__WORK ITEM__.
Look at each line of the listing. Copy those that hold the string "plus".

------------

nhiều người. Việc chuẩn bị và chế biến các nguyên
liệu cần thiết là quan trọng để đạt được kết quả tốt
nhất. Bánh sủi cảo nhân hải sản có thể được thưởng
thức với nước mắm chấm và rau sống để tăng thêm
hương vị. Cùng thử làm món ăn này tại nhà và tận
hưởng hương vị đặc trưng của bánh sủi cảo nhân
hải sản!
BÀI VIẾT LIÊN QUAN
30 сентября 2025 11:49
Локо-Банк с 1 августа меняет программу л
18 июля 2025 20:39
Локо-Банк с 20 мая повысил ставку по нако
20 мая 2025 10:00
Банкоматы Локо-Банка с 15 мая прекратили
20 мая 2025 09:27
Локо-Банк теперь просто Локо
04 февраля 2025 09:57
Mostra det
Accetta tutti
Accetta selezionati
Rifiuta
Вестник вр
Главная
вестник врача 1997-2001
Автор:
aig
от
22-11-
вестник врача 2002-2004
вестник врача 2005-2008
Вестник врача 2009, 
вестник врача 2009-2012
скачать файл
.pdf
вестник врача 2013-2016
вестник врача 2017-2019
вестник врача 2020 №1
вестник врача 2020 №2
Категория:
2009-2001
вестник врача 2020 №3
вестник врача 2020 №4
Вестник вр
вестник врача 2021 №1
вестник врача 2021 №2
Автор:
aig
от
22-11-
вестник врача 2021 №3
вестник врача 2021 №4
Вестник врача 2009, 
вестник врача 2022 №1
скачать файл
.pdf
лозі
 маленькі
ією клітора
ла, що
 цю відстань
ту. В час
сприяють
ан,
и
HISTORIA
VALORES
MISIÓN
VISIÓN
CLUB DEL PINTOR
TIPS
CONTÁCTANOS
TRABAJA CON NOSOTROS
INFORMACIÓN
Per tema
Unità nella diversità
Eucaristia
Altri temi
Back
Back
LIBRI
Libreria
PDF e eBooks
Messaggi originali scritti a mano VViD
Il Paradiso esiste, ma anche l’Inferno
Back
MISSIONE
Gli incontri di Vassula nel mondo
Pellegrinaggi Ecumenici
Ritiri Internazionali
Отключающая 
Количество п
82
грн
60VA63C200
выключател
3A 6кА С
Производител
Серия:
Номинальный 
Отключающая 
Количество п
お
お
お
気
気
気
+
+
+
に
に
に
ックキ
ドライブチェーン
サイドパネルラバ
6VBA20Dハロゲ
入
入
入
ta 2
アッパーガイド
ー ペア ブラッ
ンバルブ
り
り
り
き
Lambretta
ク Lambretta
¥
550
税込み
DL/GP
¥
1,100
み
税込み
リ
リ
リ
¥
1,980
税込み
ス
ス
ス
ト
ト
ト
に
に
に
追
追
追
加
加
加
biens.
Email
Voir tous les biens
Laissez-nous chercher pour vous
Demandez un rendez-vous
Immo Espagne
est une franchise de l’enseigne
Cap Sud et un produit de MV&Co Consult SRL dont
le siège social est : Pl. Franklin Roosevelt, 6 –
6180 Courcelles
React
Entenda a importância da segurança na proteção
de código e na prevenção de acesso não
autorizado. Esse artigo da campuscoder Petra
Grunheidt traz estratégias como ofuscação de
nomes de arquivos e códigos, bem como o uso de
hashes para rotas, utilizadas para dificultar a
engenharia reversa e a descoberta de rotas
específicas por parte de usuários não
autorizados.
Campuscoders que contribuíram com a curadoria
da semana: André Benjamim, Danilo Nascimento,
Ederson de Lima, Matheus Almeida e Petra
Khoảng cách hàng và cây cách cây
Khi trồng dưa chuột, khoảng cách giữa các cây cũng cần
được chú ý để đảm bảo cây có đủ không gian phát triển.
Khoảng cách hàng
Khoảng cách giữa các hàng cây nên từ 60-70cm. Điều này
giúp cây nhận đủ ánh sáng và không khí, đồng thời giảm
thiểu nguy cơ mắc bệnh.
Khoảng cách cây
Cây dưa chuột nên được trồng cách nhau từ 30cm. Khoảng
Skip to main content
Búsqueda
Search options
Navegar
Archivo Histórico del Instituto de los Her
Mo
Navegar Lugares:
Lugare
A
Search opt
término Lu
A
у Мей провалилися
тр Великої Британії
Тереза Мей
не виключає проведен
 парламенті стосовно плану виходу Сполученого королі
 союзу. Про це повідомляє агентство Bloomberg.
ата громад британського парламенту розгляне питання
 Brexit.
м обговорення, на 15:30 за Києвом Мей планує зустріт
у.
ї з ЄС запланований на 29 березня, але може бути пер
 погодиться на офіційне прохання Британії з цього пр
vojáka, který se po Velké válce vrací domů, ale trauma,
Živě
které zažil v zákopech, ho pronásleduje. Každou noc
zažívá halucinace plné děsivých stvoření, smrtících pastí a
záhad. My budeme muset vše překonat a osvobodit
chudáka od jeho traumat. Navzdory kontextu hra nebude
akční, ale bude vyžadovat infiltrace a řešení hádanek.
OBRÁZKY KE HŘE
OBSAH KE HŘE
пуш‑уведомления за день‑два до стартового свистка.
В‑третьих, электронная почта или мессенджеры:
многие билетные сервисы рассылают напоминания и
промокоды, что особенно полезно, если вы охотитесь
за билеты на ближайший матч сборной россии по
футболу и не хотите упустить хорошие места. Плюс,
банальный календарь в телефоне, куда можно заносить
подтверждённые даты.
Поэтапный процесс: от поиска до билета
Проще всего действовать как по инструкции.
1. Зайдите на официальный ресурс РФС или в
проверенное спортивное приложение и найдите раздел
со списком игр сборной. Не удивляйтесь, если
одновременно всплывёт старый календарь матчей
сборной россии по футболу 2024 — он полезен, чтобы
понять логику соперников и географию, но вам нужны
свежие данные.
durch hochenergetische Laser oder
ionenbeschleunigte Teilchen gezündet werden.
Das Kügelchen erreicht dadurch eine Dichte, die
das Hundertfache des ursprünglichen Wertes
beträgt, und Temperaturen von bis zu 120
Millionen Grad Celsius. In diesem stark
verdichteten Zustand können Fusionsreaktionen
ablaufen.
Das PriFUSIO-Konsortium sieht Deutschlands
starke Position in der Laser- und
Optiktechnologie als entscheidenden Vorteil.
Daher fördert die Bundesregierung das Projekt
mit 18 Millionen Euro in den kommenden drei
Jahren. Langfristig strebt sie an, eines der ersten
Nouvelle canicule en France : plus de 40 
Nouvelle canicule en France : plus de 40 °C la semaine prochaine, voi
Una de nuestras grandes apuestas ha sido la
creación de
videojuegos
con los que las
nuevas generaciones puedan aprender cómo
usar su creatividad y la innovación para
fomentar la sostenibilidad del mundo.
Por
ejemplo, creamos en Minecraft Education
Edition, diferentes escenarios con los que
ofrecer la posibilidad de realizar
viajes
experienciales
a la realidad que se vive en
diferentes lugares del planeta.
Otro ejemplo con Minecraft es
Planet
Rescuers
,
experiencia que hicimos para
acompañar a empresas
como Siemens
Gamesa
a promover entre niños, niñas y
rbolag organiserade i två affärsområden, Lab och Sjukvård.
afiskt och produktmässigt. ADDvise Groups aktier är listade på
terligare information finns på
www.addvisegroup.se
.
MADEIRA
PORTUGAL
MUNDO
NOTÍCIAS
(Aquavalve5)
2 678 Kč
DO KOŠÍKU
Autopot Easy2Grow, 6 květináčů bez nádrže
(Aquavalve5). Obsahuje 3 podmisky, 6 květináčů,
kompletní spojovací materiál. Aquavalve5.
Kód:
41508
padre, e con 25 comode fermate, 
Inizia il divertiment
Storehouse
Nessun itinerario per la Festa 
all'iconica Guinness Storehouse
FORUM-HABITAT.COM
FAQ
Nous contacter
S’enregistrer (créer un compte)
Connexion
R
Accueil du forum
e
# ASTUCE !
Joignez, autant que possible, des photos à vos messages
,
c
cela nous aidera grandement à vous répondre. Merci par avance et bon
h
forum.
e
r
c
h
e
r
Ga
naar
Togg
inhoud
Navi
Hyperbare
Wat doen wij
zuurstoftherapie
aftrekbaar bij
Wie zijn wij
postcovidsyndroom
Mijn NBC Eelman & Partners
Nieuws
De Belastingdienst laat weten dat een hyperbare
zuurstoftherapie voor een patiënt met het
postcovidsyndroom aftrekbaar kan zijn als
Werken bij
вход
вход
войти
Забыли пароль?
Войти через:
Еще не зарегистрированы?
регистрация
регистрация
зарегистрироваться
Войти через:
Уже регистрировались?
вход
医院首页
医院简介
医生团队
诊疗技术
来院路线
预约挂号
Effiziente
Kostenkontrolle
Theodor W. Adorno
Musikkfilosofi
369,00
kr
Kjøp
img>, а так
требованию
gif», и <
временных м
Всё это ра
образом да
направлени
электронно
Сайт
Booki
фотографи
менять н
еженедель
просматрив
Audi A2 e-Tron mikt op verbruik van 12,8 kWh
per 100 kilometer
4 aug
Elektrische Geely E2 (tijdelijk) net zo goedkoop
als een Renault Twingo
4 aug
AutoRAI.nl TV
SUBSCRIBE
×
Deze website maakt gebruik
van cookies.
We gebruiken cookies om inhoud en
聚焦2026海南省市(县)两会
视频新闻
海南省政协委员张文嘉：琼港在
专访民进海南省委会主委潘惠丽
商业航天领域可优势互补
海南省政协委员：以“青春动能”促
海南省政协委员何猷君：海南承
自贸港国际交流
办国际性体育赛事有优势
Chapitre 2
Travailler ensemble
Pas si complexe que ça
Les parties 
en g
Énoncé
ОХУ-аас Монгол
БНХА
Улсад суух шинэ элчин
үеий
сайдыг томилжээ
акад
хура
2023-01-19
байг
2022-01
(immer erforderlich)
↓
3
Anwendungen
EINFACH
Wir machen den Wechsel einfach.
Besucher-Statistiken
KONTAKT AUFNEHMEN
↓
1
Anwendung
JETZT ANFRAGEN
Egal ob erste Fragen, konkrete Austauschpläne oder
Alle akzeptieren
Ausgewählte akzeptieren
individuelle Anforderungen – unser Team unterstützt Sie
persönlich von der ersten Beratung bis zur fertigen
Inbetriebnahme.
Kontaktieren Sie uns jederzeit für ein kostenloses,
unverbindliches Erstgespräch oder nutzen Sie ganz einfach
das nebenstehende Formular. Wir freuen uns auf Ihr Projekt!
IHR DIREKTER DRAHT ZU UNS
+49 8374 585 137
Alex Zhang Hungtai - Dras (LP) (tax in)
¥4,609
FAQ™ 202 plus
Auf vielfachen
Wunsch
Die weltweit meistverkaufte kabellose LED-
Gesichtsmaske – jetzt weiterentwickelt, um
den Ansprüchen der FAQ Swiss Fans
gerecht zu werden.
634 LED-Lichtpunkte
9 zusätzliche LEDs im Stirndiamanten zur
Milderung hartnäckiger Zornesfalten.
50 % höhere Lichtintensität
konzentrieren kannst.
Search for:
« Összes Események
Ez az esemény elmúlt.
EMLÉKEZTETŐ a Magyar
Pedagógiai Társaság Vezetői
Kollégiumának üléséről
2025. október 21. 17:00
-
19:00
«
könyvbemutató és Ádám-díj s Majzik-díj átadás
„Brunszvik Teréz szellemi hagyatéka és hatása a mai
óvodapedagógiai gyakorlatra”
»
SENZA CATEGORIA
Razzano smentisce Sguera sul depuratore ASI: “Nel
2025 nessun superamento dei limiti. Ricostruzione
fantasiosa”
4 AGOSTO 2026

------------

__RESPONSE BOX__.
Nouvelle canicule en France : plus de 40 
Nouvelle canicule en France : plus de 40 °C la semaine prochaine, voi
FAQ™ 202 plus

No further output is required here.